Machine learning and artificial intelligence have started to show applications around all industries. Healthcare is no exception. In fact, considering the immense amount of data being produced every day in this field, healthcare is a prime area to apply machine learning. Researchers at the University of Washington utilized a new approach to determine which markers to target in leukemia patients.
While there are over a thousand cancer treatments in clinical development in the US alone, choosing the proper treatment remains a challenge. Cancers that appear pathologically similar may react very differently to the same treatment. Hence, methods to more accurately pair patients to treatments are needed. The UW researchers' novel computational technique identifies gene expression markers to reliably target and learns from data on how much certain drivers contribute to the progress of the cancer.

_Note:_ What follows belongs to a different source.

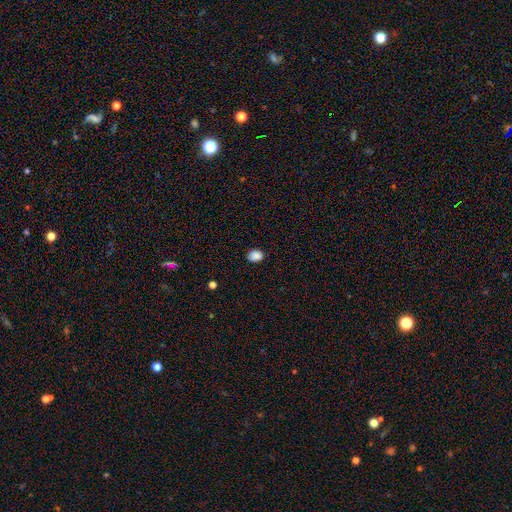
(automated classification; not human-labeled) Smooth or featured? Predicted: smooth (p=0.87). How rounded? Predicted: in between (p=0.54). Merging? Predicted: none (p=0.85).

This provides a new way to prioritize gene-treatment associations by determining a probability the a certain gene can be reliably used as a marker for various treatments.
This study implemented the new identification technique on a sample of 30 patients and found an improvement in the chance that the gene-treatment association are validated. While the implications of this study are promising, because of the small sample size, additional research will certain need to be conducted to yield more robust data. It is, however, still just as exciting to see how areas like machine learning, predictive analytics, and computational statistics can be applied in the field of medicine.
We demonstrate a promising approach to identify robust molecular markers for targeted treatment of acute myeloid leukemia (AML) by introducing: data from 30 AML patients including genome-wide gene expression profiles and in vitro sensitivity to 160 chemotherapy drugs, a computational method to identify reliable gene expression markers for drug sensitivity by incorporating multi-omic prior information relevant to each gene’s potential to drive cancer. We show that our method outperforms several state-of-the-art approaches in identifying molecular markers replicated in validation data and predicting drug sensitivity accurately. Finally, we identify SMARCA4 as a marker and driver of sensitivity to topoisomerase II inhibitors, mitoxantrone, and etoposide, in AML by showing that cell lines transduced to have high SMARCA4 expression reveal dramatically increased sensitivity to these agents.